▸ **PROBLEM STATEMENT**: Among the lines of data below, reproduce only those from the one with "Gina.Mccarthy@po.state.ct.us" through the one with "I am writing", exactly as they stand, both ends included.

▸ **Records excerpted from a collection**:

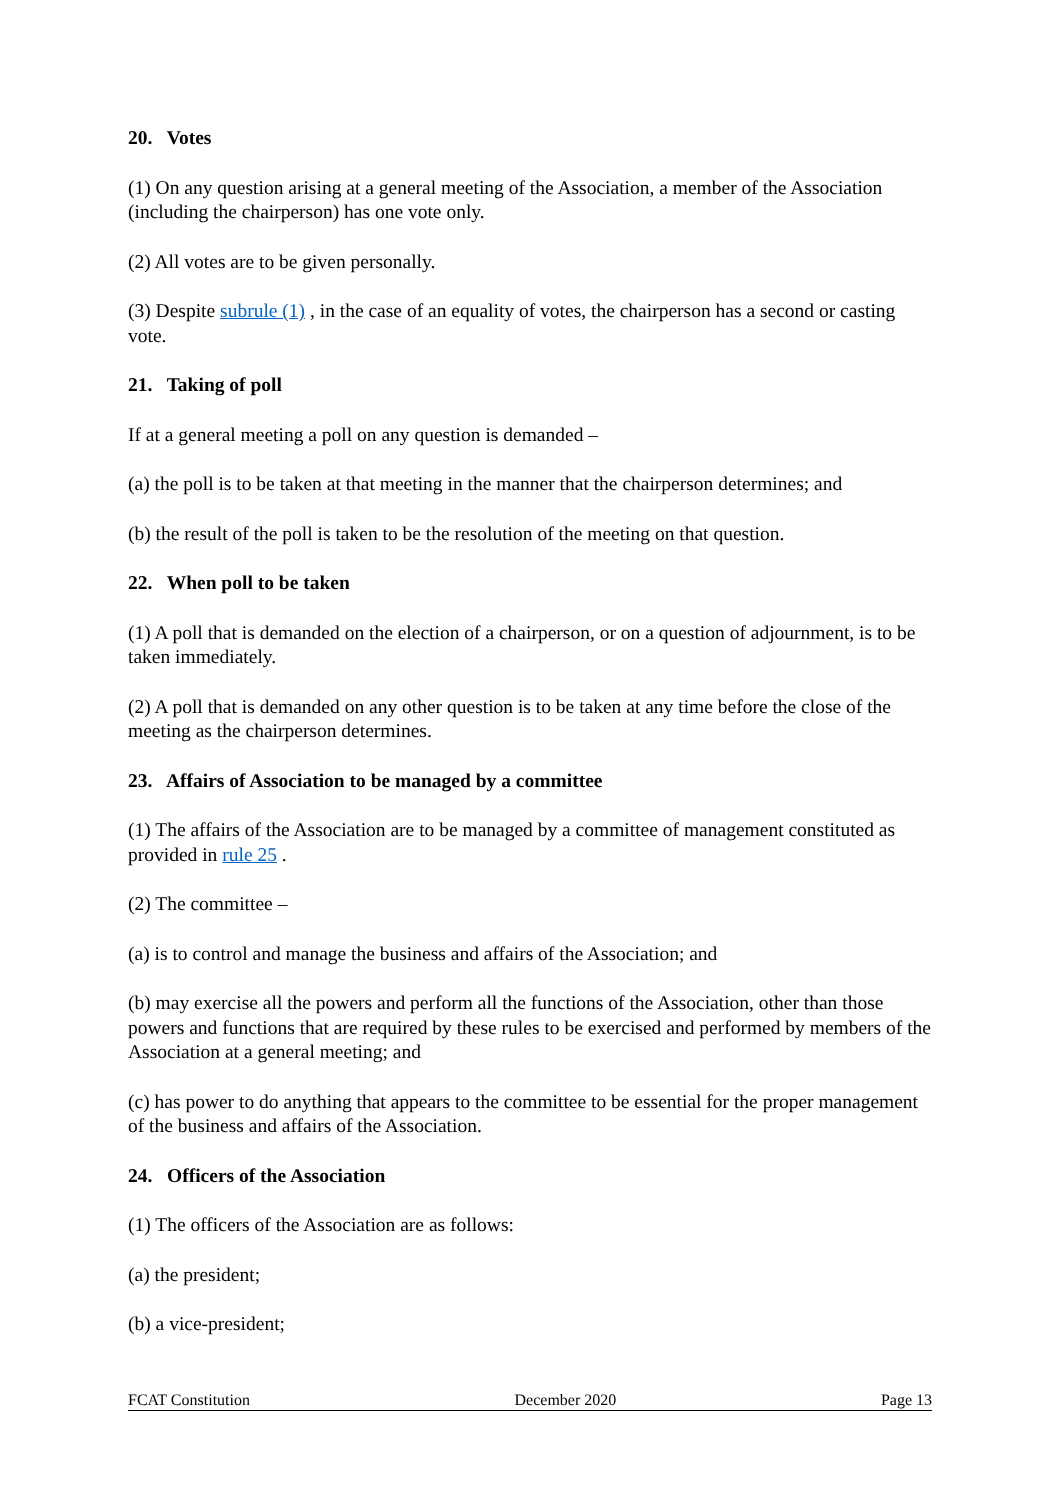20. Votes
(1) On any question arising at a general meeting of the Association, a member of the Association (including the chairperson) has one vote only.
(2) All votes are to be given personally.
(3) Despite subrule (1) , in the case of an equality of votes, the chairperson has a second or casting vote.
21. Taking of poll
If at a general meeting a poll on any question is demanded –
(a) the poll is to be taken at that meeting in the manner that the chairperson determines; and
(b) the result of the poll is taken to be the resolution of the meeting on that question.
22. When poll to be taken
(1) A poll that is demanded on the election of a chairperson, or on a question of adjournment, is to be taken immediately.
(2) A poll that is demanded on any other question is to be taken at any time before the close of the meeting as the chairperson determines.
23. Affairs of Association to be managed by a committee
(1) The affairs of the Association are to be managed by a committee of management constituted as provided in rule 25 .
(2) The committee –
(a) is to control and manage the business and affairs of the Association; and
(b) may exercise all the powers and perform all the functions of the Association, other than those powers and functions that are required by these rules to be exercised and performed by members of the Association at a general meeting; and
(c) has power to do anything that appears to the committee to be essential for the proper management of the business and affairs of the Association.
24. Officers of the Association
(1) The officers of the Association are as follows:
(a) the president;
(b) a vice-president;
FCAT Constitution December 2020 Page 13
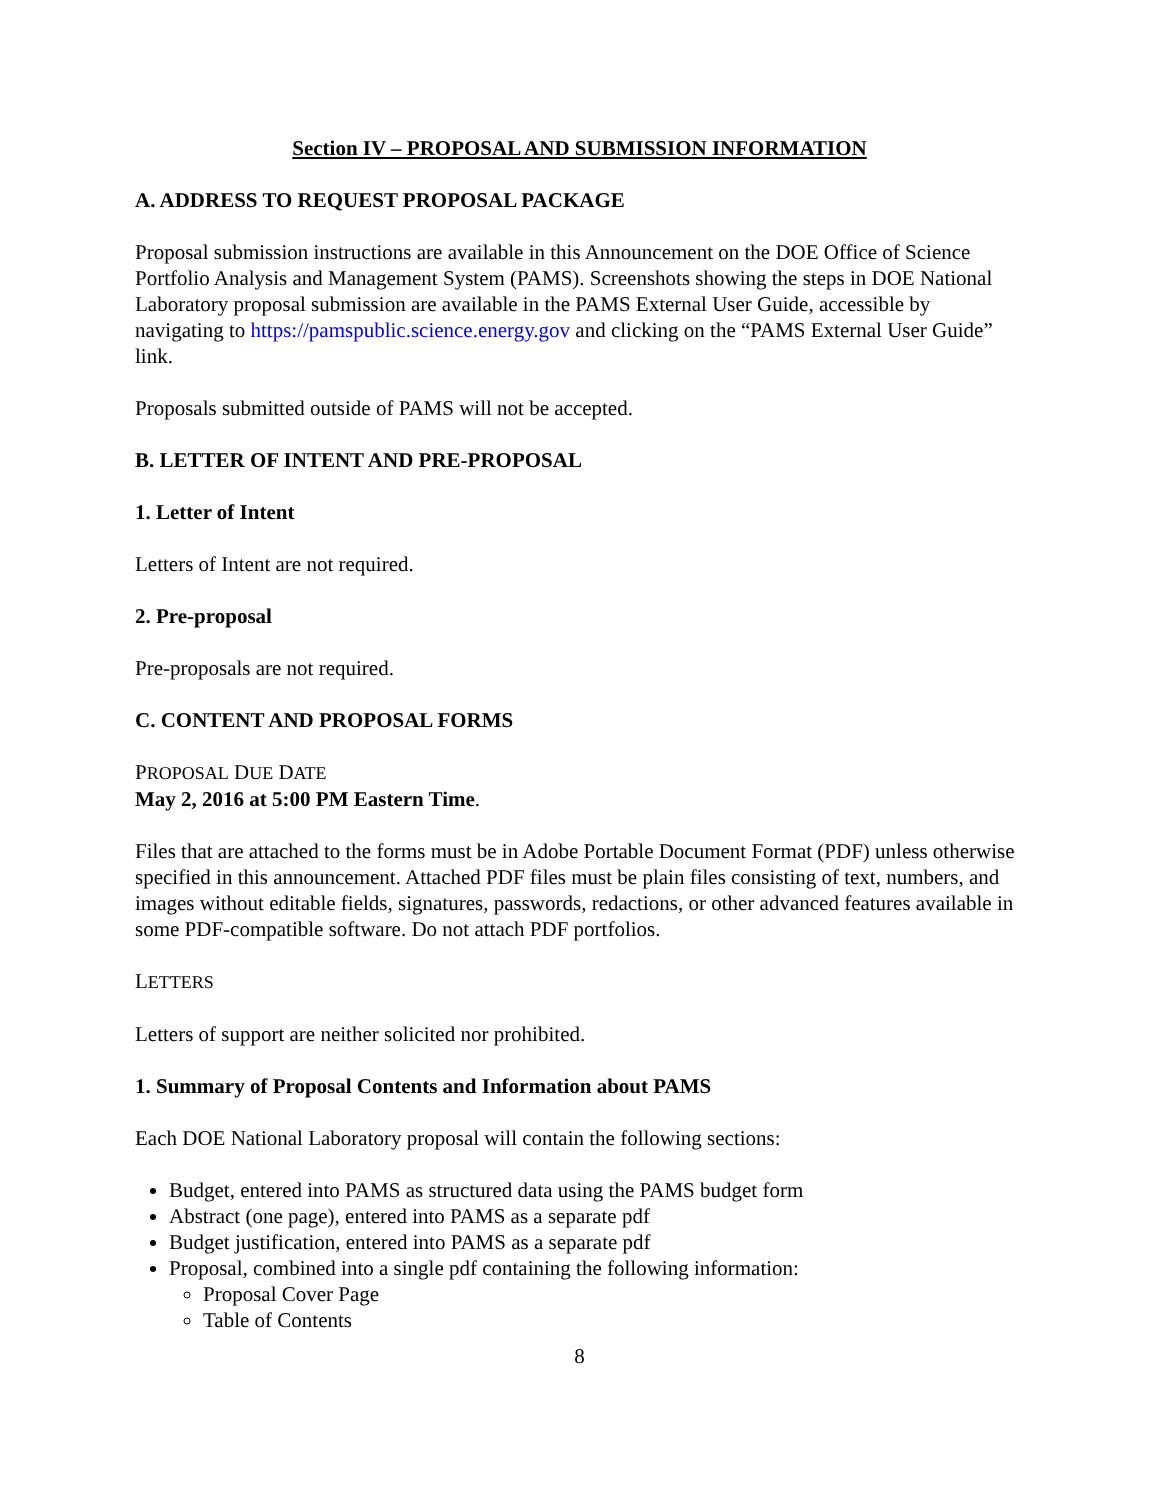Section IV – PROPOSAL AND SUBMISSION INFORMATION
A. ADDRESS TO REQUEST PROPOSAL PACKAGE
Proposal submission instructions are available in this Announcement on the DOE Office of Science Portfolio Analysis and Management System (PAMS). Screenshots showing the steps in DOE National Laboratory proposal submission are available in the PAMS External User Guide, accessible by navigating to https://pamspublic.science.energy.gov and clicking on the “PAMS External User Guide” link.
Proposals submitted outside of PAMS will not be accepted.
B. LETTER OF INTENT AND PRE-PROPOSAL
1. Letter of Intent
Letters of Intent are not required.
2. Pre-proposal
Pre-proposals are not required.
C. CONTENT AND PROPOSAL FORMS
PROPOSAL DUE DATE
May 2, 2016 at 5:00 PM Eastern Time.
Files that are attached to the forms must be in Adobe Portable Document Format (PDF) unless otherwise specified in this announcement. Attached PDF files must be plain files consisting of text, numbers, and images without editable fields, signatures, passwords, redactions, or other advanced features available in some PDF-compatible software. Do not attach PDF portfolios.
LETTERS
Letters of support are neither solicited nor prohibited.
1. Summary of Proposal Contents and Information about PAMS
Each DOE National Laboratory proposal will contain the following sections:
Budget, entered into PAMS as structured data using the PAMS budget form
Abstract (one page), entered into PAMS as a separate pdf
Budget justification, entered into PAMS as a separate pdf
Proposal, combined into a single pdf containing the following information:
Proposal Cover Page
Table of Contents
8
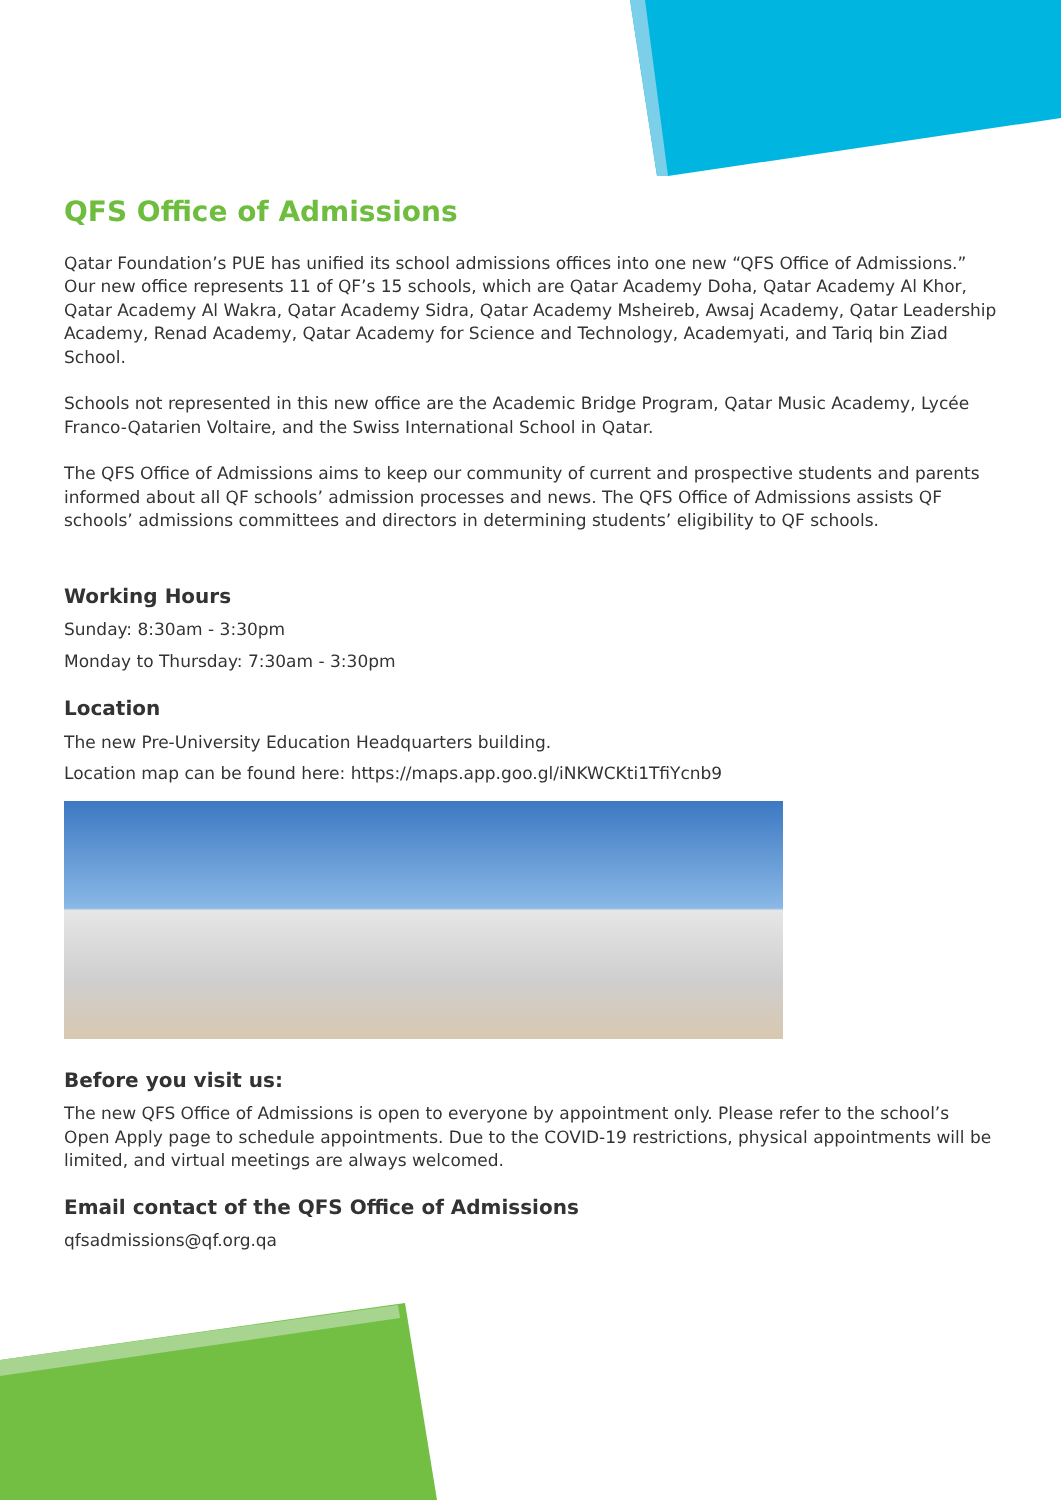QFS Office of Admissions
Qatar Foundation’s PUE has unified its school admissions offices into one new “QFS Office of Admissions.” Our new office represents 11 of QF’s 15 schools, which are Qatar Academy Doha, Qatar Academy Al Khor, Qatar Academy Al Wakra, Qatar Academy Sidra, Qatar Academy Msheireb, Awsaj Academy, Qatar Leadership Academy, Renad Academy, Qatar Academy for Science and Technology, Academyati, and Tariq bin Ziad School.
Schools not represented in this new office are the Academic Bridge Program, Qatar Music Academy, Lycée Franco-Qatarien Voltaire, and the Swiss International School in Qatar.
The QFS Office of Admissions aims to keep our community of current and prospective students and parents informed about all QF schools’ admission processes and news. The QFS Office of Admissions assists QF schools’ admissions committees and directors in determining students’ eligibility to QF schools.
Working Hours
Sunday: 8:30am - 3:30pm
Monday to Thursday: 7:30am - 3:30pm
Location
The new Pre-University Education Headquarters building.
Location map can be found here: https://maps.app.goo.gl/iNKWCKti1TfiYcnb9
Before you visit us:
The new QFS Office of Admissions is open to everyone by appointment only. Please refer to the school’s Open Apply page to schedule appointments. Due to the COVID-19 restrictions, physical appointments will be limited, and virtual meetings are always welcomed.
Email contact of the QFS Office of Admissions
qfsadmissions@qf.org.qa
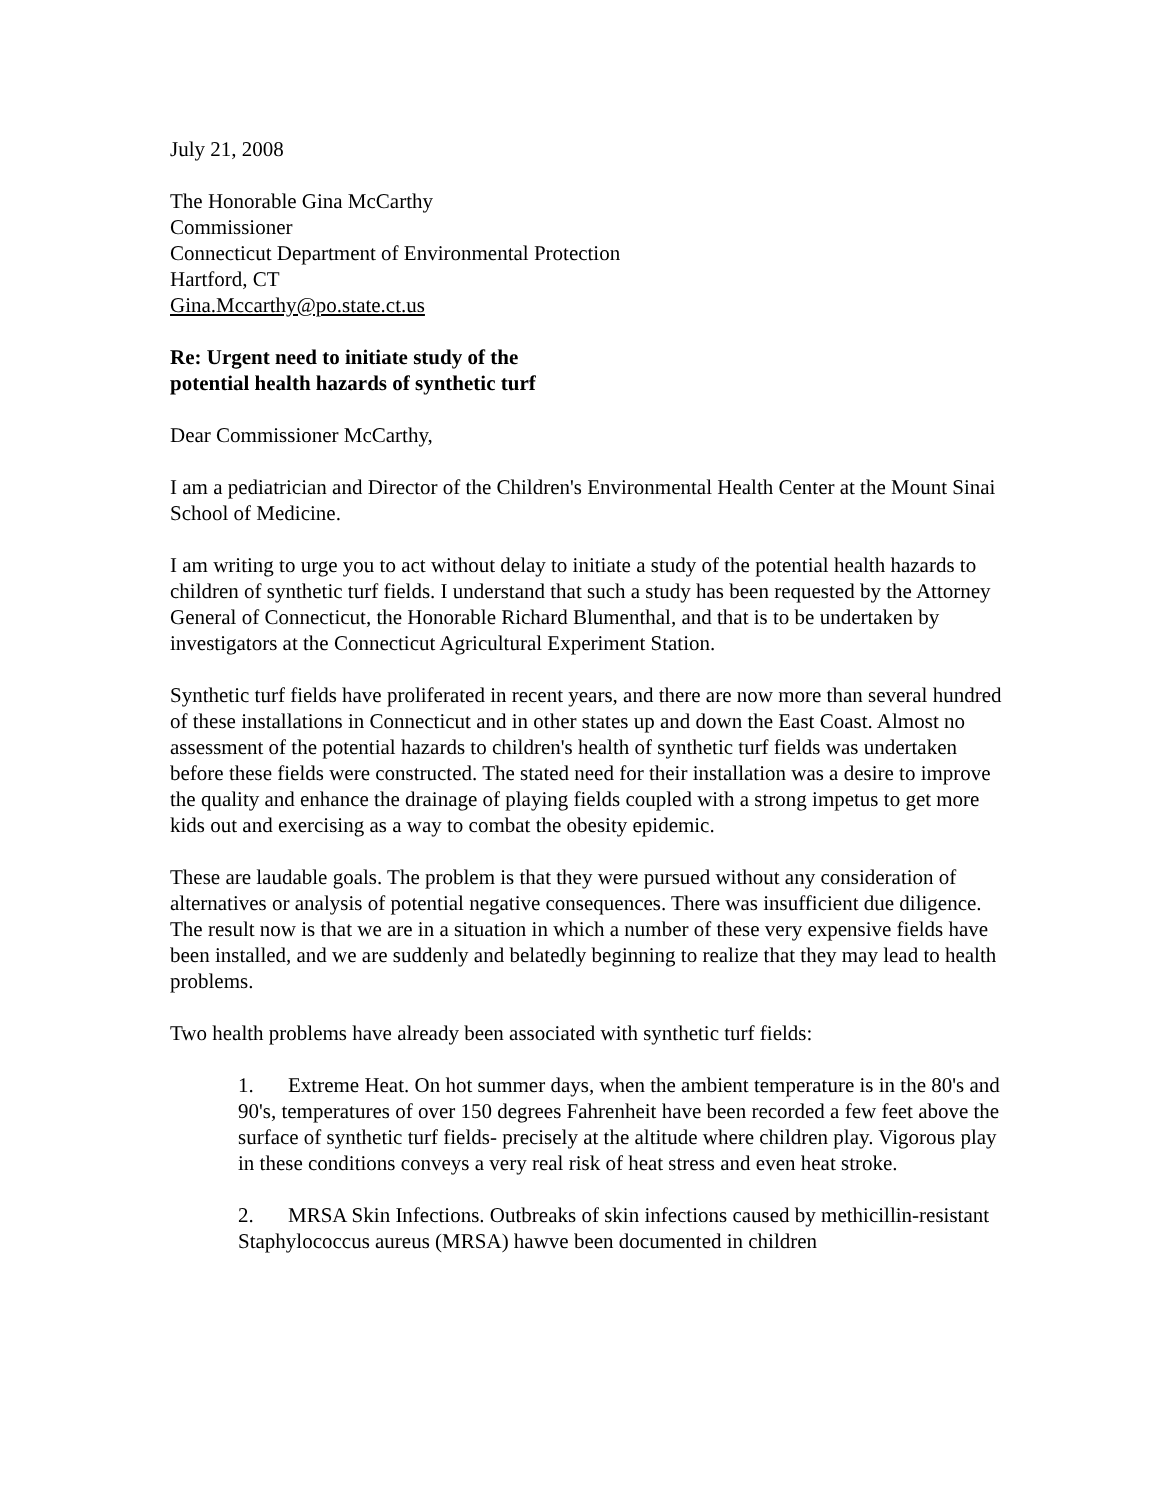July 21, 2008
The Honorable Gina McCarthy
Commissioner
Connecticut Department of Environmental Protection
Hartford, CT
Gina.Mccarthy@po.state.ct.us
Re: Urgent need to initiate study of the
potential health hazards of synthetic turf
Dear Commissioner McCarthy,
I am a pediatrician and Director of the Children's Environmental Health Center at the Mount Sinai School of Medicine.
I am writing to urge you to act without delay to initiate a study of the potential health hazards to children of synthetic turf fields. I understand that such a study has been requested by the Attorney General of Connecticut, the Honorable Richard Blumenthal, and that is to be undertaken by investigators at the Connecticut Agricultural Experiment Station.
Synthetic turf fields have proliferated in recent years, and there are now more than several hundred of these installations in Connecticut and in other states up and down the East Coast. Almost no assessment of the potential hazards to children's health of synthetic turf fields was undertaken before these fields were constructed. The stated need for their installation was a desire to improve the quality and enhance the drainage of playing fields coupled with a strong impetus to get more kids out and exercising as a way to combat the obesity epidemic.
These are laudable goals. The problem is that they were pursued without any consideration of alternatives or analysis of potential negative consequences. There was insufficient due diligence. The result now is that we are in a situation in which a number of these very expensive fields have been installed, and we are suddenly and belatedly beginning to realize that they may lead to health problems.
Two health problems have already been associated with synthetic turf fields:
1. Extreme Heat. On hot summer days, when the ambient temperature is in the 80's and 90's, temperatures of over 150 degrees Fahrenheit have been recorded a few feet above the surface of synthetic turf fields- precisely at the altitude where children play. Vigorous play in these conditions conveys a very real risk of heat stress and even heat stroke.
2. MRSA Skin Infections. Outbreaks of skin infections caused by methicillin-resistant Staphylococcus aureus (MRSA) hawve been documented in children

▸ **RESPONSE AREA**:
Gina.Mccarthy@po.state.ct.us
Re: Urgent need to initiate study of the
potential health hazards of synthetic turf
Dear Commissioner McCarthy,
I am a pediatrician and Director of the Children's Environmental Health Center at the Mount Sinai School of Medicine.
I am writing to urge you to act without delay to initiate a study of the potential health hazards to children of synthetic turf fields. I understand that such a study has been requested by the Attorney General of Connecticut, the Honorable Richard Blumenthal, and that is to be undertaken by investigators at the Connecticut Agricultural Experiment Station.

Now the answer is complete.